I've heard other writers talk about projects that refused to go in the direction they intended/wanted, and obviously I've had ideas morph from one thing to something slightly different. However, I never really thought I'd become a victim of this particular phenomenon since I'm a dyed-in-the-wool "pantser." I have never outlined anything I've written except when forced to do so in school (and even then I always wrote the paper and then back engineered the outline). I suspect it is a combination of however my brain is wired, and the fact that, to me, outlining spoils the fun. Why would I want to bother to write something when I already know what happens?
Don't get me wrong, I have written things with a vague idea of what happens, or else there was some sort of guiding principle keeping the thing on the rails. An example would be a short story cycle in which each section occurred on a day of the week and each had an overriding theme (love, loss, betrayal, hope, etc.). But sitting down to write it I had no idea what would happen within those guidelines. The first draft of anything I write is, very literally, me telling myself the story. Or more precisely, it's the characters doing stuff which I attempt to record accurately. That may sound insane to non-writers, but I have always maintained the only difference between myself and a woman in a padded cell on a Thorazine drip is that, for reasons known only to the Universe, I'm in charge of the voices in my head, while her voices are in charge of her. But when I say "in charge" I mean that in the loosest sense. The characters that meander around in my brain are fairly autonomous, and they aren't above 'arguing' with me when I want them to do something. Though it's never been this bad before.
A couple NaNoWriMo's ago I sat down and started writing something with only the following thoughts at the start:
What if a woman turning 40 - divorced, no kids, no family besides her cat - dead-end job that sucks the life out of her daily - having a slight midlife crisis - who has always loved crime/heist/police procedural books and shows ... decided to see if she could pull off a crime herself? And what if she did it, and it worked out? What if she liked it and left everything about her old life behind?
So that was all I started with. It was NaNoWriMo, so there was no pausing to think or time for editing, just mad fits of writing as much as I could. I decided early on that I felt like this should be a series of books, that I wanted her to become some kind of female Robin Hood, and maybe after a couple of books I'd give her a love interest, maybe. Then, with Me Too in the news constantly, she morphed in my head from Robin Hood to vigilante - she branched out from hacking banks to hacking abusive corporate scum (combining blackmail and hacking to drain them of every penny AND send them to jail).
Everything was going fine, and then she went and met a guy, fell in love, and had a baby (all in the first book!). And I know I should be all "women can do it all and have it all" - I am absolutely a feminist and every woman should make any life choice she wants. But I was really annoyed she did that. I was like, "No, you can't do that yet. This is not who you are right now. You're Robin Hood, remember? Or maybe The Equalizer. You are Wonder Woman.

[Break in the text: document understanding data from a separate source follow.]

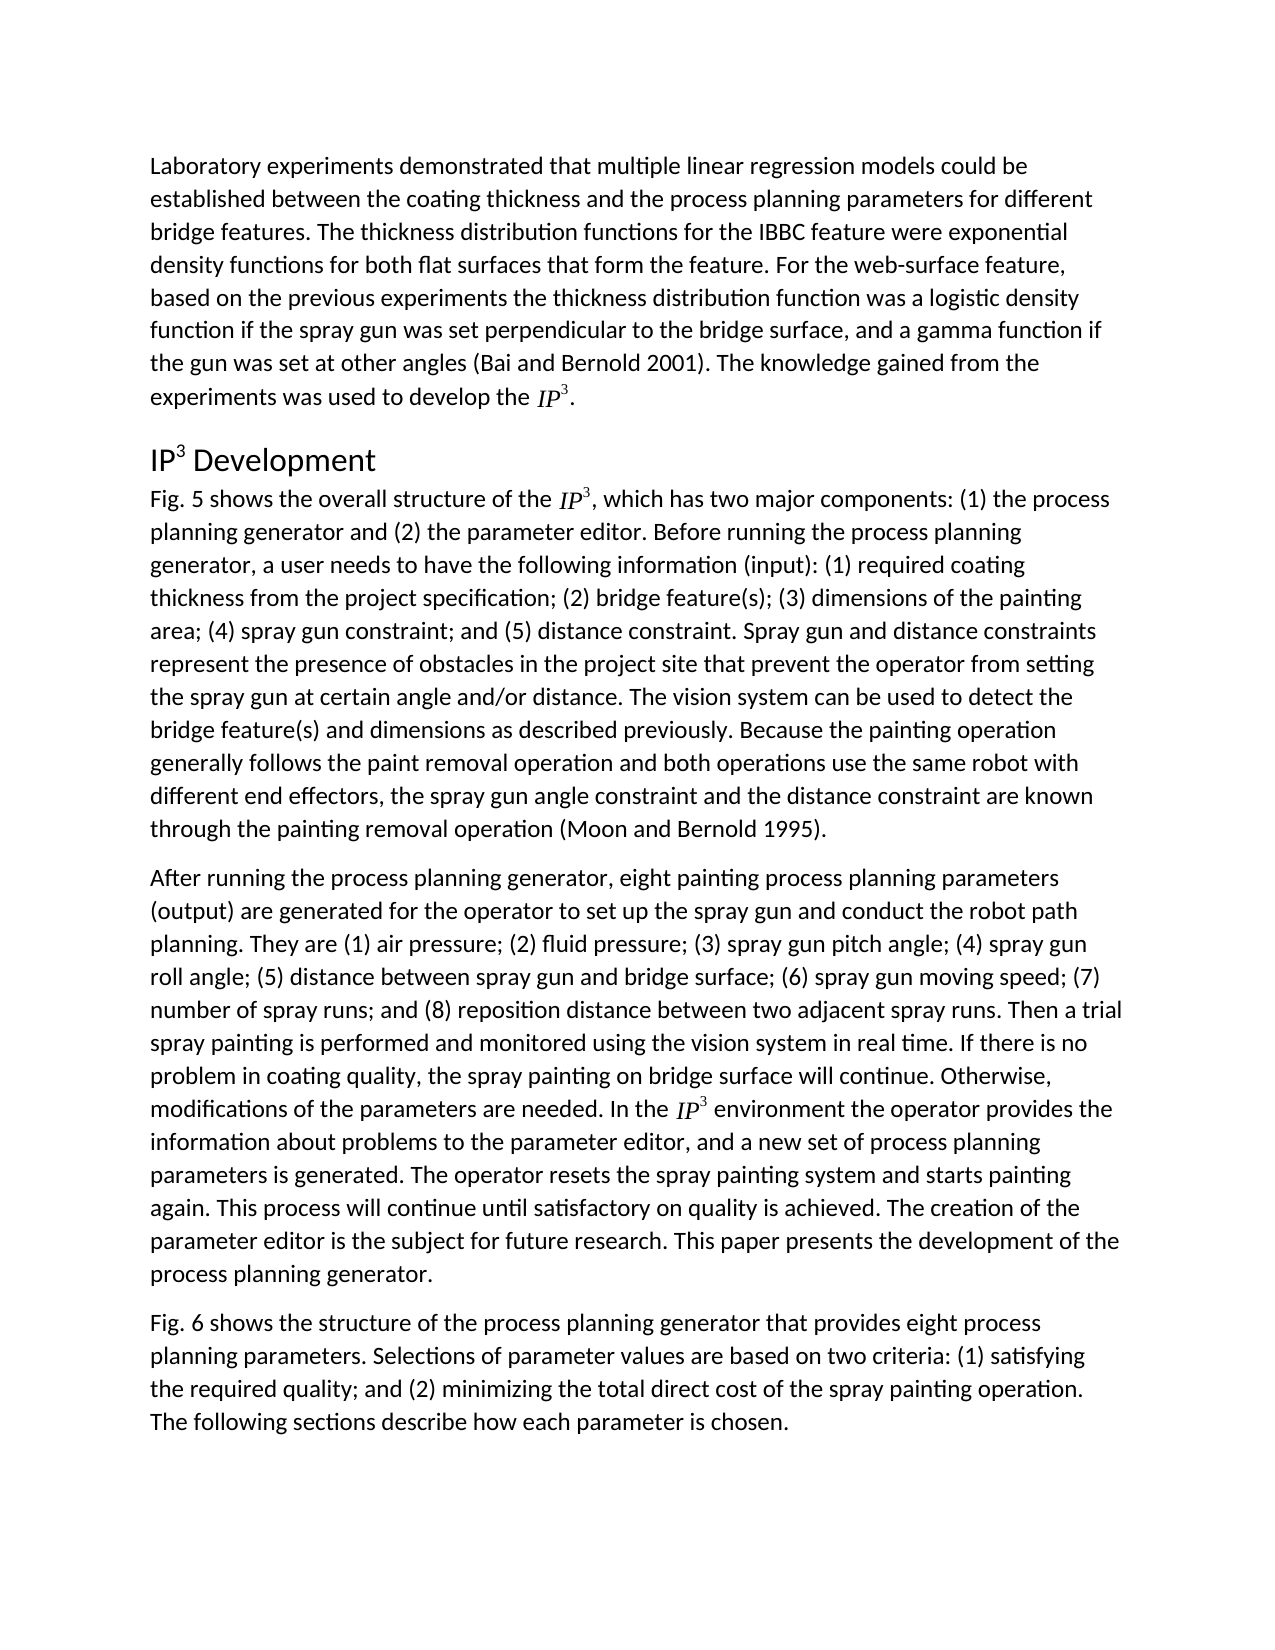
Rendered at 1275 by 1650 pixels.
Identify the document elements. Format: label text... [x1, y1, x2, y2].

text After running the process planning generator, eight painting process planning parameters (output) are generated for the operator to set up the spray gun and conduct the robot path planning. They are (1) air pressure; (2) fluid pressure; (3) spray gun pitch angle; (4) spray gun roll angle; (5) distance between spray gun and bridge surface; (6) spray gun moving speed; (7) number of spray runs; and (8) reposition distance between two adjacent spray runs. Then a trial spray painting is performed and monitored using the vision system in real time. If there is no problem in coating quality, the spray painting on bridge surface will continue. Otherwise, modifications of the parameters are needed. In the environment the operator provides the information about problems to the parameter editor, and a new set of process planning parameters is generated. The operator resets the spray painting system and starts painting again. This process will continue until satisfactory on quality is achieved. The creation of the parameter editor is the subject for future research. This paper presents the development of the process planning generator. [150, 862, 1125, 1288]
text Laboratory experiments demonstrated that multiple linear regression models could be established between the coating thickness and the process planning parameters for different bridge features. The thickness distribution functions for the IBBC feature were exponential density functions for both flat surfaces that form the feature. For the web-surface feature, based on the previous experiments the thickness distribution function was a logistic density function if the spray gun was set perpendicular to the bridge surface, and a gamma function if the gun was set at other angles (Bai and Bernold 2001). The knowledge gained from the experiments was used to develop the . [150, 150, 1125, 412]
subtitle IP3 Development [150, 439, 1125, 480]
text Fig. 5 shows the overall structure of the , which has two major components: (1) the process planning generator and (2) the parameter editor. Before running the process planning generator, a user needs to have the following information (input): (1) required coating thickness from the project specification; (2) bridge feature(s); (3) dimensions of the painting area; (4) spray gun constraint; and (5) distance constraint. Spray gun and distance constraints represent the presence of obstacles in the project site that prevent the operator from setting the spray gun at certain angle and/or distance. The vision system can be used to detect the bridge feature(s) and dimensions as described previously. Because the painting operation generally follows the paint removal operation and both operations use the same robot with different end effectors, the spray gun angle constraint and the distance constraint are known through the painting removal operation (Moon and Bernold 1995). [150, 483, 1125, 843]
text Fig. 6 shows the structure of the process planning generator that provides eight process planning parameters. Selections of parameter values are based on two criteria: (1) satisfying the required quality; and (2) minimizing the total direct cost of the spray painting operation. The following sections describe how each parameter is chosen. [150, 1307, 1125, 1437]
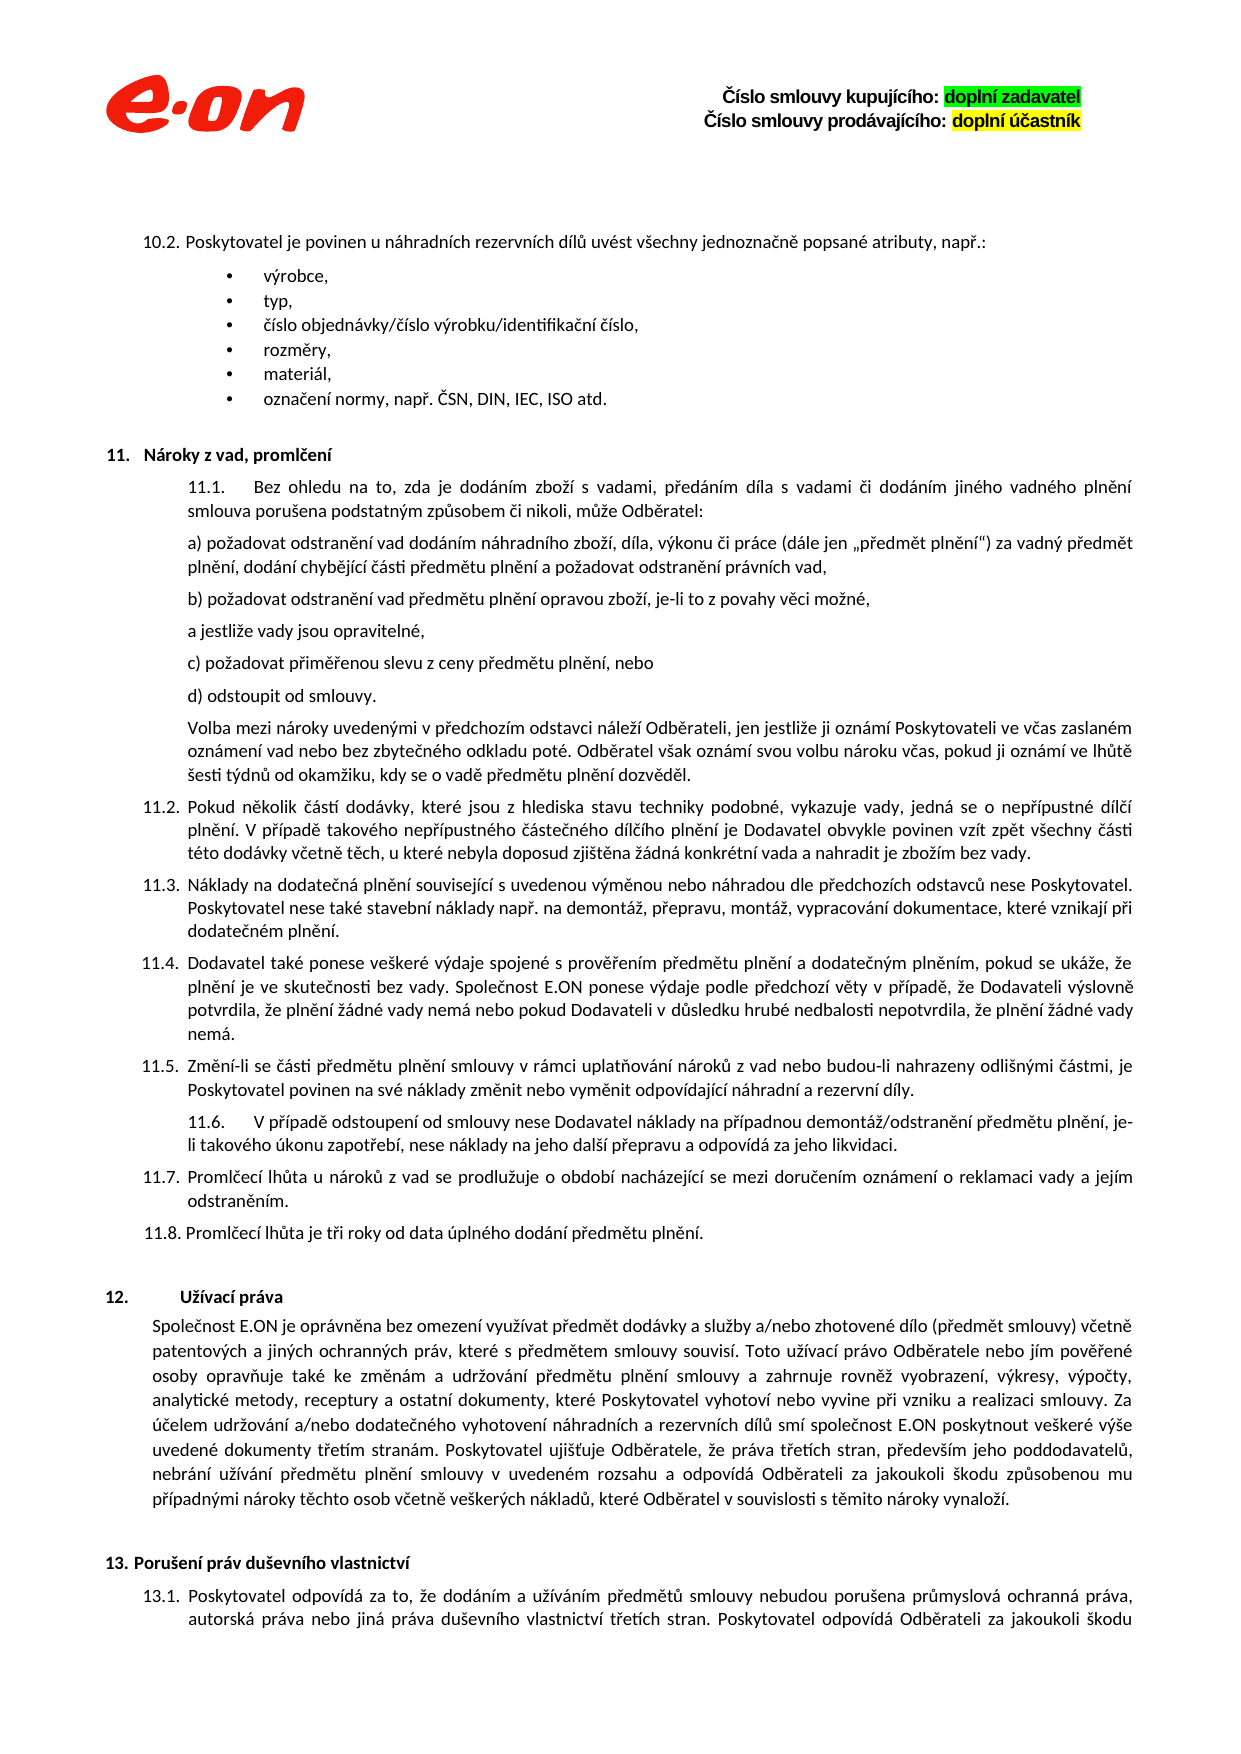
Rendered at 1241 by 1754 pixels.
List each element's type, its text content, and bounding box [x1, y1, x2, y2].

You are Xenia Warrior Princess, for Chirist's sake! What are you doing?!? You don't need a man, you don't have time for a kid - you're saving the world, stop being all normal and shit. I am trying to write a kick ass post-feminist-Me-Too-era-heroine and you're practically turning this into a romance novel!" Not to throw shade on romance novels. Between reading way too much Austen, Kierkegaard, Turgenev, and the Analects of Confucius as a teenager, even I was slightly addicted to Danielle Steel back in the day. But that wasn't, and isn't, what I was going for.
So, the first book of the intended series wrapped itself up nicely, and the second started writing itself with me still pissed off and vaguely resentful. I have since stopped working on the second and spent probably a year TRYING to rewrite the first book, but my MC flatly refuses. Everything I rewrite feels contrived, awkward, and bland - despite the fact I'm trying to remove the 'normalcy' from her life and put her in more extreme circumstances. She went someplace she wasn't supposed to, but the story, and the writing, are a thousand times better than my attempts at reworking it. Why has she done this to me, and what do I do with her? Do I shelve her? Do I publish her? Do I keep going and see where she goes before I decide? All I know for sure is that rewriting this is ruining it.
What do you do when your characters go completely rogue?
Do you silence them ... or do you just shut up and follow them???????
I have the sinking feeling that I need to let go of my intentions and just let her do her thing. Or maybe I'm just ready for the padded cell and the Thorazine, I've been expecting them for years now.